*DIRECTIONS FOR THIS TASK*.
All of the data must be returned word for word.

*Collected data entries*.

>>>>

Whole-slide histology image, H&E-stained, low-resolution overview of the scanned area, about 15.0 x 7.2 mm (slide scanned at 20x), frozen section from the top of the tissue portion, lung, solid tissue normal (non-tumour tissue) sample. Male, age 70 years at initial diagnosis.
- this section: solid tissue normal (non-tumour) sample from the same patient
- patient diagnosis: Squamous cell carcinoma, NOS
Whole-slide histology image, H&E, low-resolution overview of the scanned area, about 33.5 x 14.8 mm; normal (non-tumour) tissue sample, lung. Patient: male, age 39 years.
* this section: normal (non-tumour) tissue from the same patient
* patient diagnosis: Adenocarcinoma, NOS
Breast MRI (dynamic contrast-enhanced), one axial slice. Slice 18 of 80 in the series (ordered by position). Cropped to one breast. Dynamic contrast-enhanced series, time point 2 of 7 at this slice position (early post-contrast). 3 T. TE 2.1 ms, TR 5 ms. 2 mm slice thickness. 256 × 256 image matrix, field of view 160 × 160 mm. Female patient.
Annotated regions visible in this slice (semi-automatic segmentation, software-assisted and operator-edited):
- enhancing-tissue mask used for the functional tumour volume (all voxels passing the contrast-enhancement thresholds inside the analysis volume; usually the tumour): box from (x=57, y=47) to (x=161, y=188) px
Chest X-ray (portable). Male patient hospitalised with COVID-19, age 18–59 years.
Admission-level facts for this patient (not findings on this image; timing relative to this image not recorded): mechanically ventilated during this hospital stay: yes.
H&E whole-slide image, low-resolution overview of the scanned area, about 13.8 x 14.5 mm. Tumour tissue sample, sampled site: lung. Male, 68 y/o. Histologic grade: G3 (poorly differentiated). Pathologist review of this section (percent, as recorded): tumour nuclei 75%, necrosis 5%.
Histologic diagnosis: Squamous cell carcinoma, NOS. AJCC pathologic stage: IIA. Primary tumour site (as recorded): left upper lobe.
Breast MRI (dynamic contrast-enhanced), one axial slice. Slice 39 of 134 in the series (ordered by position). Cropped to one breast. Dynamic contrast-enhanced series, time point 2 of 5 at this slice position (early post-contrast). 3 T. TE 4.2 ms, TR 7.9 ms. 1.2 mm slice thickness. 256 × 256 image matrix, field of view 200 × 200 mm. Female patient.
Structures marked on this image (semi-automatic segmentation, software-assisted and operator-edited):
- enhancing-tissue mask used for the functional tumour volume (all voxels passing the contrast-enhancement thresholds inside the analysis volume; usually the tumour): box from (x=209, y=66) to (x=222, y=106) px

<<<<

*RESULT*.
Whole-slide histology image, H&E-stained, low-resolution overview of the scanned area, about 15.0 x 7.2 mm (slide scanned at 20x), frozen section from the top of the tissue portion, lung, solid tissue normal (non-tumour tissue) sample. Male, age 70 years at initial diagnosis.
- this section: solid tissue normal (non-tumour) sample from the same patient
- patient diagnosis: Squamous cell carcinoma, NOS
Whole-slide histology image, H&E, low-resolution overview of the scanned area, about 33.5 x 14.8 mm; normal (non-tumour) tissue sample, lung. Patient: male, age 39 years.
* this section: normal (non-tumour) tissue from the same patient
* patient diagnosis: Adenocarcinoma, NOS
Breast MRI (dynamic contrast-enhanced), one axial slice. Slice 18 of 80 in the series (ordered by position). Cropped to one breast. Dynamic contrast-enhanced series, time point 2 of 7 at this slice position (early post-contrast). 3 T. TE 2.1 ms, TR 5 ms. 2 mm slice thickness. 256 × 256 image matrix, field of view 160 × 160 mm. Female patient.
Annotated regions visible in this slice (semi-automatic segmentation, software-assisted and operator-edited):
- enhancing-tissue mask used for the functional tumour volume (all voxels passing the contrast-enhancement thresholds inside the analysis volume; usually the tumour): box from (x=57, y=47) to (x=161, y=188) px
Chest X-ray (portable). Male patient hospitalised with COVID-19, age 18–59 years.
Admission-level facts for this patient (not findings on this image; timing relative to this image not recorded): mechanically ventilated during this hospital stay: yes.
H&E whole-slide image, low-resolution overview of the scanned area, about 13.8 x 14.5 mm. Tumour tissue sample, sampled site: lung. Male, 68 y/o. Histologic grade: G3 (poorly differentiated). Pathologist review of this section (percent, as recorded): tumour nuclei 75%, necrosis 5%.
Histologic diagnosis: Squamous cell carcinoma, NOS. AJCC pathologic stage: IIA. Primary tumour site (as recorded): left upper lobe.
Breast MRI (dynamic contrast-enhanced), one axial slice. Slice 39 of 134 in the series (ordered by position). Cropped to one breast. Dynamic contrast-enhanced series, time point 2 of 5 at this slice position (early post-contrast). 3 T. TE 4.2 ms, TR 7.9 ms. 1.2 mm slice thickness. 256 × 256 image matrix, field of view 200 × 200 mm. Female patient.
Structures marked on this image (semi-automatic segmentation, software-assisted and operator-edited):
- enhancing-tissue mask used for the functional tumour volume (all voxels passing the contrast-enhancement thresholds inside the analysis volume; usually the tumour): box from (x=209, y=66) to (x=222, y=106) px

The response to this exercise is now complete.